GameStop’s shares soared 400% last week – and 1,625% throughout January – squeezing the hedge funds and others that had bet against the shares, costing them billions of dollars. A short position is a gamble on falling stock prices. Estimates from data provider Ortex on Friday showed that short sellers were sitting on losses of around $ 19 billion on GameStop alone in 2021 so far.

The increase in GameStop and other heavily sold shares was driven by users of the Reddit Wall Street Bets forum, who forced the price increase in an effort to make money, but also to hammer hedge funds like Melvin Capital. They had to buy shares in companies like GameStop and the AMC theater chain to close their short positions and sell other shares to cover their losses.

Read More: Buy these 26 heavily shorted stocks while retail traders unleash violent highs on Wall Street’s less-liked names, said Wells Fargo

The activity was the culmination of a three-month period in which the basket of the best-selling US stocks rose 98%, far exceeding the equally aggressive pressures seen in 2000 and 2009.

“The funds in its coverage sold long positions and covered short positions in all sectors,” said David Kostin, Goldman’s chief stock strategist in the United States.

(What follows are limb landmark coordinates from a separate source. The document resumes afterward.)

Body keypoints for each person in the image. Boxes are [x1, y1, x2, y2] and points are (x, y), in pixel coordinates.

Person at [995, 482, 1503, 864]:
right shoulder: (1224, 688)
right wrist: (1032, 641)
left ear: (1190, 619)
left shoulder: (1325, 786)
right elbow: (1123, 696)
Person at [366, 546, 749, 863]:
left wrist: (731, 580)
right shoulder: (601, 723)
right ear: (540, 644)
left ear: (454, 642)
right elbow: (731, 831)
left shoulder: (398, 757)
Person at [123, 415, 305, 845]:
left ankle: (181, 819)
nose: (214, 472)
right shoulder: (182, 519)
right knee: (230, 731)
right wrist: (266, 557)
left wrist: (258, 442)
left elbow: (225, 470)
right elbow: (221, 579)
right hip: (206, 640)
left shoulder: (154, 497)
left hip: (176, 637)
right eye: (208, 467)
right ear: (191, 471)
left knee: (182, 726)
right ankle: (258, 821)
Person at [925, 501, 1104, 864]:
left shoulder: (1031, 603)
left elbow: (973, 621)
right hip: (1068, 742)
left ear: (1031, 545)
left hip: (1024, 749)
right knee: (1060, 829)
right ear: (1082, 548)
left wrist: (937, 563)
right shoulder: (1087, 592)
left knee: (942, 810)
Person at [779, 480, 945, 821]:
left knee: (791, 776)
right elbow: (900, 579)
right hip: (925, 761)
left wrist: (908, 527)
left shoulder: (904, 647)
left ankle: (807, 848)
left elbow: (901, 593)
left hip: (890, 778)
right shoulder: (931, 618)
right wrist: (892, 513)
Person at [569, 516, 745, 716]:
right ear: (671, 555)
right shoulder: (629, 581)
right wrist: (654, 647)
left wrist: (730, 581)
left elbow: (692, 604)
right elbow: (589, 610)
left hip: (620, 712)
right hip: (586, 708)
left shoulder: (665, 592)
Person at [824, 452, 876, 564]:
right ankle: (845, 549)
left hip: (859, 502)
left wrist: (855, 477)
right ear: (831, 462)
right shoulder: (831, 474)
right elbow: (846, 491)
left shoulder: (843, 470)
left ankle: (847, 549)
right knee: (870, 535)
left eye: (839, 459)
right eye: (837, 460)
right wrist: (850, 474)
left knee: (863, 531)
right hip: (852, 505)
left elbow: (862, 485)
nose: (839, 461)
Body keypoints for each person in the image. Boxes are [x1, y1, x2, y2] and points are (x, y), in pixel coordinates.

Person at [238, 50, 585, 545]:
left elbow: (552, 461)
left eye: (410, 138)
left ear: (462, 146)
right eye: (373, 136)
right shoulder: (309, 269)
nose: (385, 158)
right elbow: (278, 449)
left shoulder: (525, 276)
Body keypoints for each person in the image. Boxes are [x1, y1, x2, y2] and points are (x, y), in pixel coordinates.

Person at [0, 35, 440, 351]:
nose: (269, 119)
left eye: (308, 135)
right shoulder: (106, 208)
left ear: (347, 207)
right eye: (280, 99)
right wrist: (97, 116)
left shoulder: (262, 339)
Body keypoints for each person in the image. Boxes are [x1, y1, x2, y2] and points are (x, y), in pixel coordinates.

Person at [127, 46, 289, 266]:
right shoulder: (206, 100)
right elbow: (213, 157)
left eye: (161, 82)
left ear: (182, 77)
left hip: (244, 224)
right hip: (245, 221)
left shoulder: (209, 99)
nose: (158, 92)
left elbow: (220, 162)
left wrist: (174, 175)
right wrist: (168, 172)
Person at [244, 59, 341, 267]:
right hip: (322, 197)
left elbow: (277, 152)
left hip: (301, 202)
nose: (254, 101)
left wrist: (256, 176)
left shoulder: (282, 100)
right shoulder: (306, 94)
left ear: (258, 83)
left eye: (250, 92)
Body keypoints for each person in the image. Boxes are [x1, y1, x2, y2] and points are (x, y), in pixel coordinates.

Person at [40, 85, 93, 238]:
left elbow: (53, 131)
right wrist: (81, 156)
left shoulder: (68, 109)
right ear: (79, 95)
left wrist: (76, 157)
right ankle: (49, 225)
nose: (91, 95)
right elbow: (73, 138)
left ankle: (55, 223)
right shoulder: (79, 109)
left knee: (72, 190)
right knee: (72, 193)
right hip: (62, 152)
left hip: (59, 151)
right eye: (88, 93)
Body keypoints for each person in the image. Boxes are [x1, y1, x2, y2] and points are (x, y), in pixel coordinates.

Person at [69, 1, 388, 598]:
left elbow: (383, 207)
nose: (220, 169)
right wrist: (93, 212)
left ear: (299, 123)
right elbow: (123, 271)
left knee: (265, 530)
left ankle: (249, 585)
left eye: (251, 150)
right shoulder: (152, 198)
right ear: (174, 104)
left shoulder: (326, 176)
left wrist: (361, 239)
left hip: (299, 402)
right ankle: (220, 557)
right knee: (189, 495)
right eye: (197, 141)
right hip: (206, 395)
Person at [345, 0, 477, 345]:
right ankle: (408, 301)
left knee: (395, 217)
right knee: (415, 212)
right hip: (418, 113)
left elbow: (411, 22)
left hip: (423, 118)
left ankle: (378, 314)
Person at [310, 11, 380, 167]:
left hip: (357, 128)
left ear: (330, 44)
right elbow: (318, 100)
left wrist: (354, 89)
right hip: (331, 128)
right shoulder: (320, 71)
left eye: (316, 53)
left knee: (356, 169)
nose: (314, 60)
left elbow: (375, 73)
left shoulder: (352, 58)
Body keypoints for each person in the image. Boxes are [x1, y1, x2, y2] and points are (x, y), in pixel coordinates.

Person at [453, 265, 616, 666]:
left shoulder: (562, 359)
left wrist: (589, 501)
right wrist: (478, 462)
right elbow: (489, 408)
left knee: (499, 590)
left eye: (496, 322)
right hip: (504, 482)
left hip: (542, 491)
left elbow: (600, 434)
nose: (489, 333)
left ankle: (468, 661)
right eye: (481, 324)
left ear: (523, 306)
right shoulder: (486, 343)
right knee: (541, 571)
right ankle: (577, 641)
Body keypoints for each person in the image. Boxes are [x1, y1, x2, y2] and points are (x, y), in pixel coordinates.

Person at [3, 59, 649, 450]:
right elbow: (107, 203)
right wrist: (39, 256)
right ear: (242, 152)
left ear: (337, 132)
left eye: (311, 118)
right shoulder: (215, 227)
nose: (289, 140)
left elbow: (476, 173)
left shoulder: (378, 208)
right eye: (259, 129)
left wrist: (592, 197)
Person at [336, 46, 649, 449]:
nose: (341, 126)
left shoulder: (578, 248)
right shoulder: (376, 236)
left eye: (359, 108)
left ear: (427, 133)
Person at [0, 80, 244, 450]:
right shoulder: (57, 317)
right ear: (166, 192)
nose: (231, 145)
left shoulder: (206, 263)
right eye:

Kostin and his colleagues said regulations, limits imposed by trading venues or sharp losses could stop the frenzy of amateur trading.

“Otherwise, an abundance of US domestic money should continue to fuel the trade boom,” they said.

Goldman said retail investment is booming due to the large amount of savings accumulated during the coronavirus period, as well as government stimulus.

“During 2020, credit card debt fell by more than 10%, demand deposits grew by $ 4 trillion and savings grew by $ 5 trillion,” said investment bank analysts.

“In addition to these savings, our economists expect more than $ 1 trillion in additional fiscal support in the coming months, including another round of direct checks.”